Stets für eine Überraschung gut: Adler 6/25 PS

Mitte der 1920er Jahre schien die große Zeit der Automobile aus den Adlerwerken in Frankfurt/Main vorbei zu sein.

Die enorme Typenvielfalt der Zeit vor dem 1. Weltkrieg, die von Kleinwagen mit nur 1,3 Liter Hubraum bis zu 80 PS starken Giganten reichte, war ab 1920 einem deutlich geschrumpften Angebot gewichen.
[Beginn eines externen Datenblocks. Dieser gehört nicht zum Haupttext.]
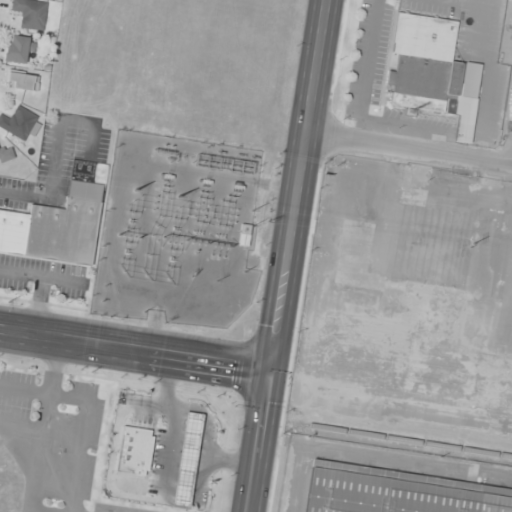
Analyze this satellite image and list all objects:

Die großen Spitzkühlertypen wurden nur noch vereinzelt gebaut, der Schwerpunkt lag nun auf Wagen mit 6 bzw. 9 Steuer-PS, was etwa 1,5 bzw 2,3 Litern Hubraum entsprach. Doch auch diese blieben vergleichsweise selten.

1925 wurde die Produktion dann weitgehend auf das 6/25 PS-Modell konzentriert, welches zwar motorenseitig auf dem 6/18 PS bzw. 6/22 PS-Typ ab 1921 basierte, aber mit 4-Gang-Getriebe, Vorderradbremsen und innenliegender Schaltung deutlich moderner ausfiel.

Auch die Gestaltung entsprach nun ganz der neuen sachlichen Linie, mit der die meisten Hersteller von den charakterstarken Spitzkühler-Optik Abschied nahm. Allenfalls die aufpreispflichtige Adler-Kühlerfigur verlieh dem Wagen eine kühne Note:

Adler 6/25 PS Tourenwagen; Originalfoto aus Sammlung Michael Schlenger

So wie auf dieser schönen Abbildung aus meinem Fundus, die es immerhin in die Neuausgabe des Klassikers „Deutsche Automobile 1920-1945“ von Werner Oswald geschafft hat, sehen die meisten Adler des Typs 6/25 PS aus.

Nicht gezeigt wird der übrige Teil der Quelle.